Republicans Must Pass the SAVE America Act Now - Before Time Runs Out
Every day, Americans register to vote with little more than a simple check of a box to affirm U.S. citizenship - in most cases without any hard evidence required. It’s an honor system that assumes everyone plays by the rules.
The Safeguard American Voter Eligibility Act - or the SAVE America Act - ends that reliance on self-attestation. It requires documentary proof of U.S. citizenship, like a birth certificate, naturalization certificate, or even a valid passport, when an individual registers to vote. It would also require a government-issued photo ID to cast a ballot in federal elections and mandate states to utilize existing federal databases to identify and remove non-citizens from their voter rolls.
The measure is straightforward and simply enforces long-standing federal law that only American citizens are eligible to vote in federal elections - yet it remains locked in Washington gridlock.
As federal lawmakers return from their spring recess, the clock is ticking for the Republican majority to turn this proposal into law.
The SAVE America Act is urgently needed to close the enforcement gaps that have eroded our nation’s election integrity. State audits continue to uncover non-citizens on voter rolls - people who have actually cast ballots in our elections. In Michigan, for example, a 2025 review identified fifteen non-citizens who voted in the 2024 presidential election. And it’s not only in blue states - in Texas, authorities opened investigations into thirty-three potential non-citizen voters from the 2024 cycle, and in Georgia, an audit revealed twenty non-citizens registered with at least nine having voted in prior elections.
Indeed, these cases represent a tiny fraction of total votes, but they carry outsized consequences. I’ve seen many elections in my lifetime decided by only a small margin of votes, especially at the local level. When ineligible votes slip through, even unintentionally, they provide legitimate grounds for doubt and fuel widespread skepticism. Americans have given lawmakers a clear mandate to act, with an overwhelming majority supporting proof-of-citizenship and voter ID laws. Harvard CAPS/Harris Poll reported in a February survey that more than 70% of voters across the political spectrum responded favorably to the SAVE America Act - meaning this isn’t even a partisan issue.
Voters intuitively understand that the documents needed for passports, firearms purchases, banking, and federal benefits should also apply to the sovereign act of electing our representatives.
The SAVE America Act closes these vulnerabilities at the registration stage instead of relying on after-action cleanups.
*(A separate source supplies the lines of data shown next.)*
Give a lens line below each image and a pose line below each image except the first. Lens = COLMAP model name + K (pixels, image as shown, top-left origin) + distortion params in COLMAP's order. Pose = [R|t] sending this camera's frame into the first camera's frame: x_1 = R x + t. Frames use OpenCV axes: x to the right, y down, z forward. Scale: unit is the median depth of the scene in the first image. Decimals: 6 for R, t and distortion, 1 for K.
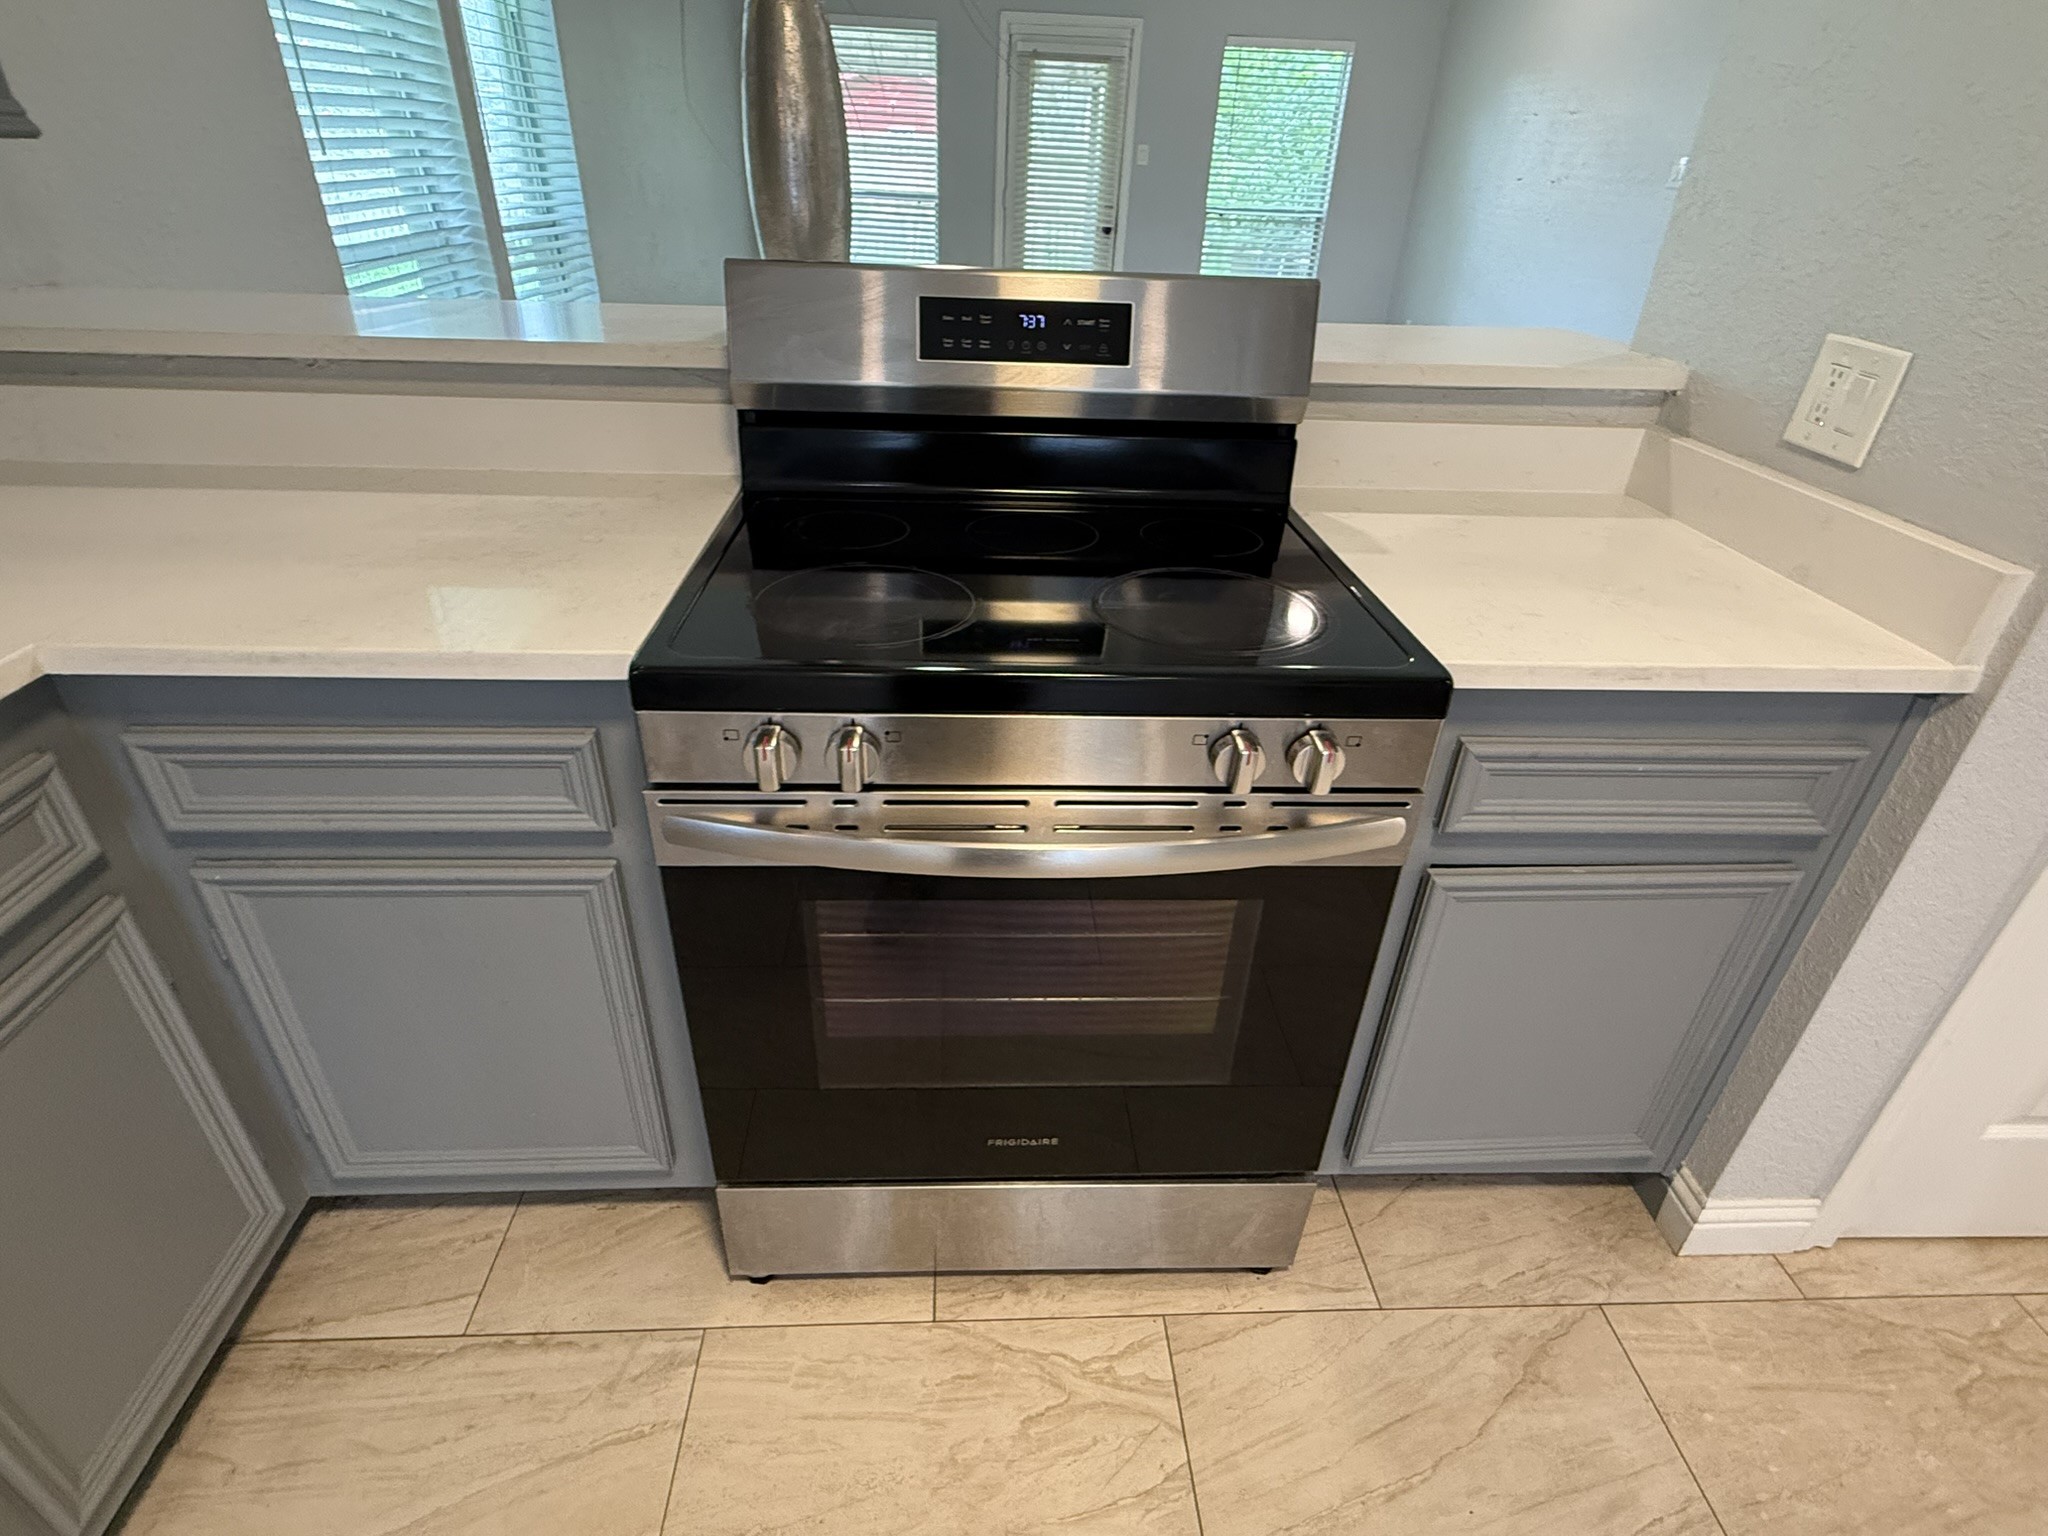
lens RADIAL K [[1021.6, 0, 1018.8], [0, 1021.6, 775.9], [0, 0, 1]] dist [-0.000260, -0.000500]
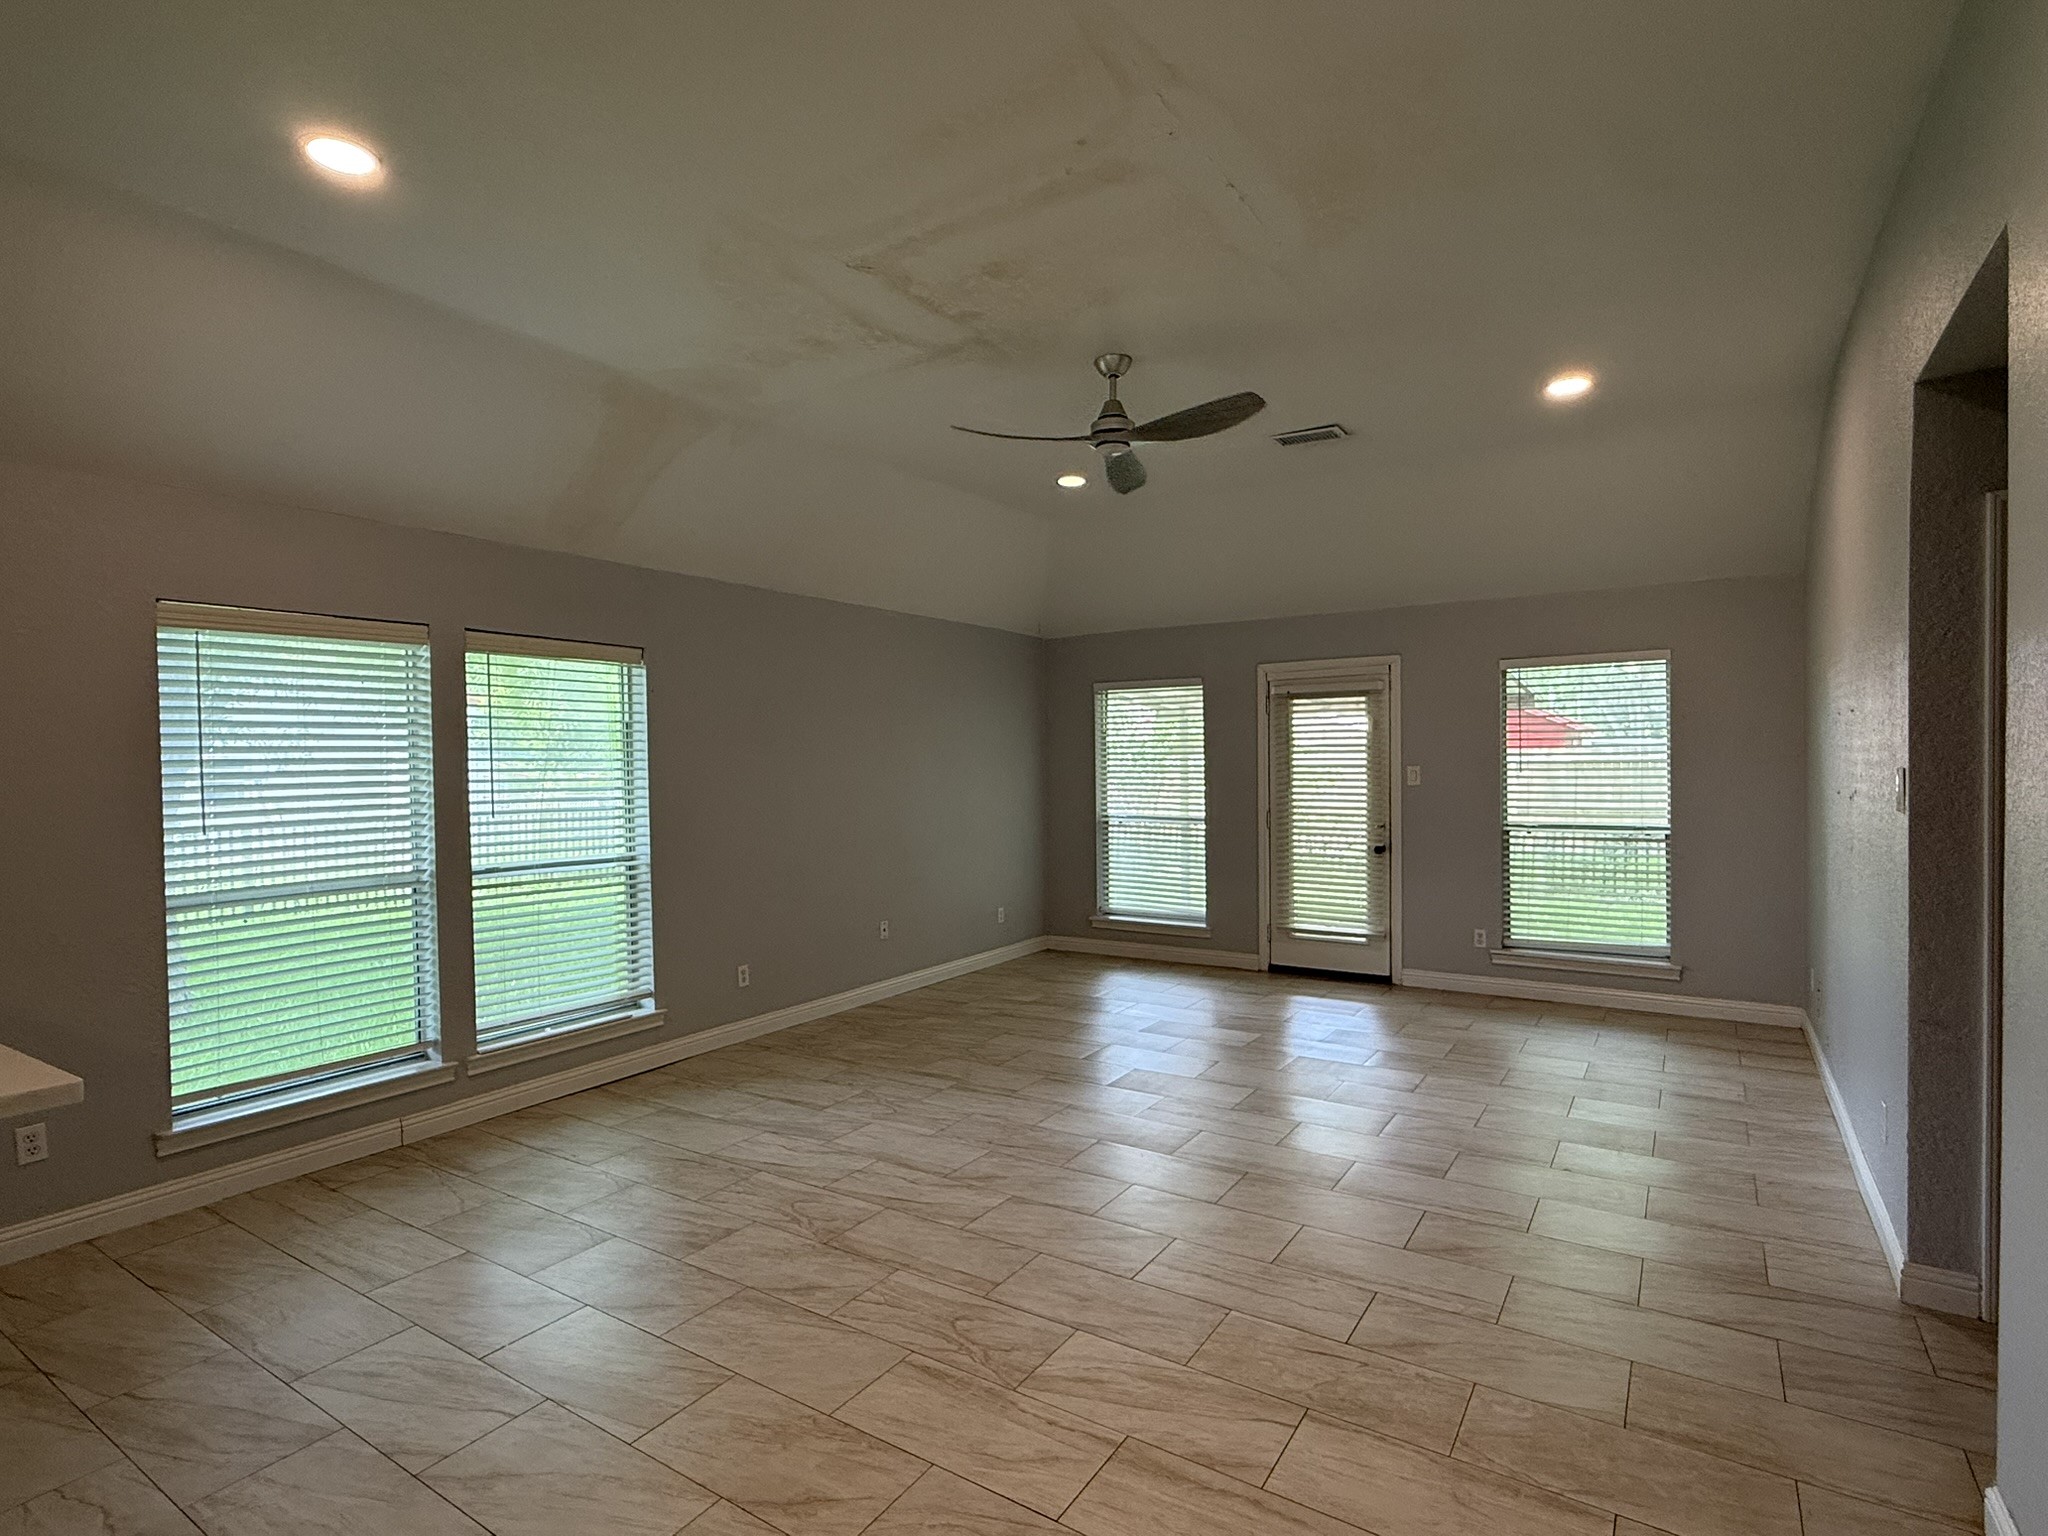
lens RADIAL K [[1021.6, 0, 1022.6], [0, 1021.6, 767.1], [0, 0, 1]] dist [-0.000260, -0.000500]
pose [[0.806775, -0.043956, -0.589221, 1.904313], [-0.271625, 0.858015, -0.435924, -0.639443], [0.524722, 0.511740, 0.680286, 1.005732]]
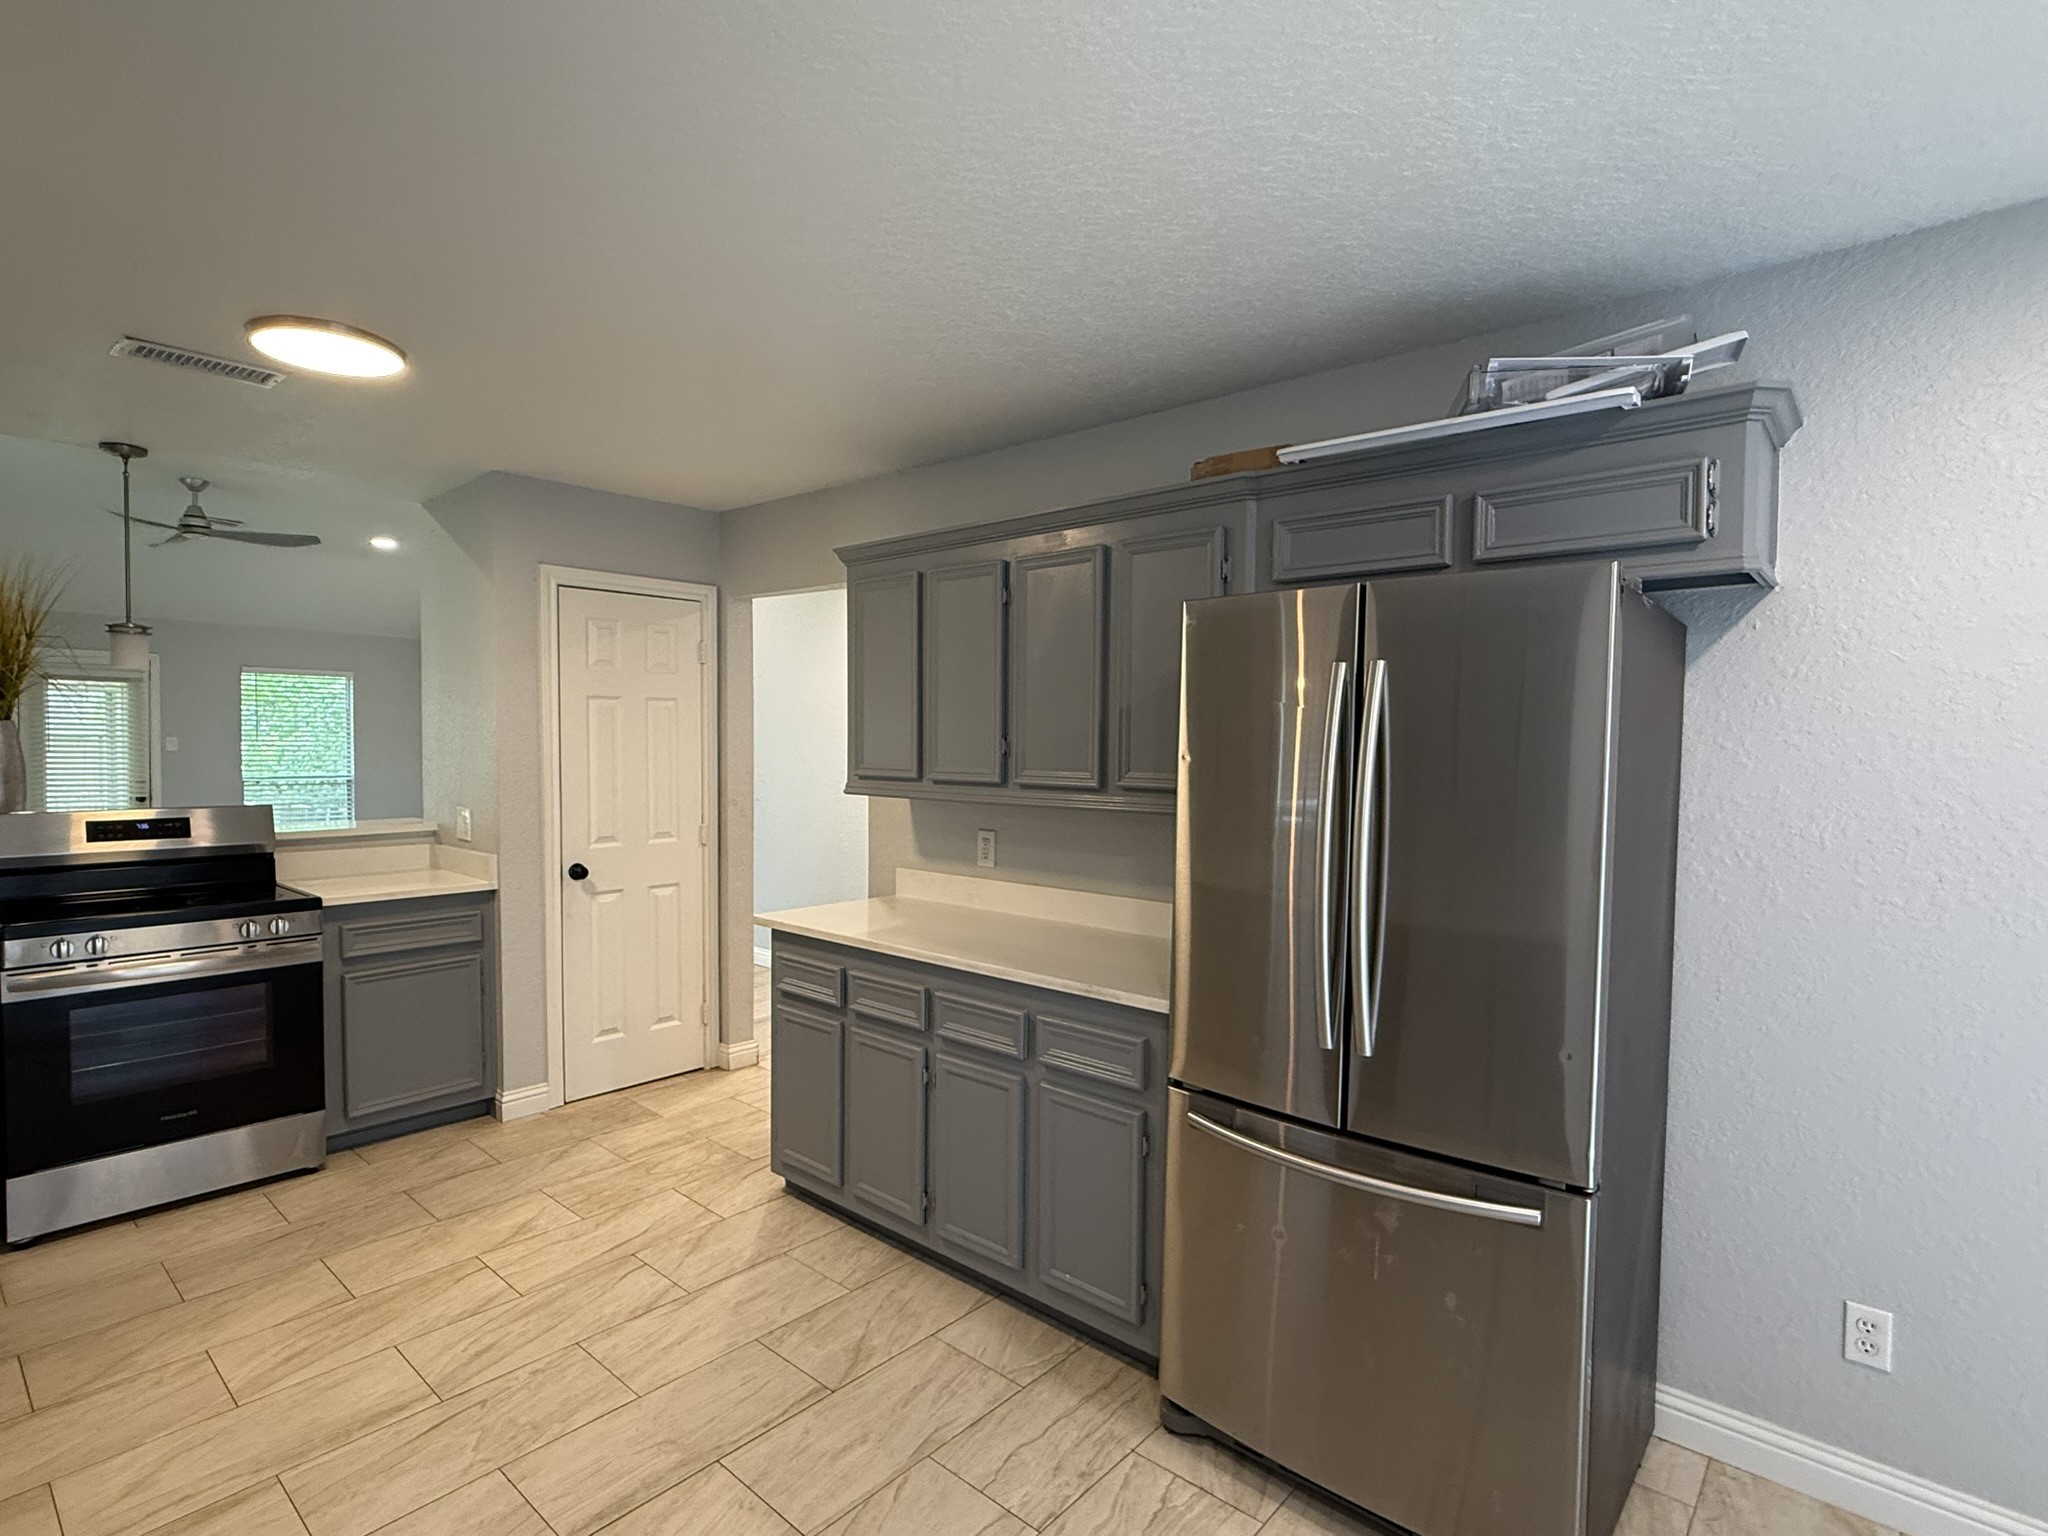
lens RADIAL K [[1021.6, 0, 1017.0], [0, 1021.6, 772.1], [0, 0, 1]] dist [-0.000260, -0.000500]
pose [[0.696338, -0.050663, 0.715923, -0.270000], [0.385109, 0.868121, -0.313141, 1.034179], [-0.605643, 0.493761, 0.624016, -1.906654]]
It shifts from reactive enforcement to proactive verification while preserving state flexibility. Thirty-six states already require voters to show some form of identification to vote, like in Iowa and Georgia, where voter turnout is sustained despite stricter identification requirements. And despite what Democrats and their talking-head pundits in the media have claimed, the bill includes practical accommodations for voters facing name changes or who have lost their documents. The burden is minimal and outweighs the far greater risk of the slow decay of public trust.
Speaker Mike Johnson, to his credit, did his job - the SAVE America Act passed the House with unanimous Republican support and even one Democrat breakaway. Yet it now remains stalled in the Senate, with unanimous Democrat opposition blocking the remaining seven votes needed to bypass debate and overcome a filibuster. And with the midterm election nearly six months away, this rare alignment of Republican power may be squandered.
Senate Leader John Thune - and President Donald Trump, in part - face a defining test. They must prioritize this bill and deploy every procedural tool reasonably available to secure a final up-or-down vote - even if it means changing Senate rules to eliminate the 60-vote filibuster threshold. Letting it languish in gridlock or get sidelined by other priorities signals weakness on an issue that has maintained broad public support.
Passing the SAVE America Act must transcend partisanship as it reaffirms the core principle of self-government: that only the citizens who live under our laws should choose the leaders who write them. The time to act is now, and Republican leaders must move quickly to enact this essential safeguard before another election cycle unfolds under a shadow of doubt and division.
Peter Giunta is a millennial voter and Republican strategist based in New York. He has appeared on Fox News and writes about the issues driving Republican voters from the youth perspective.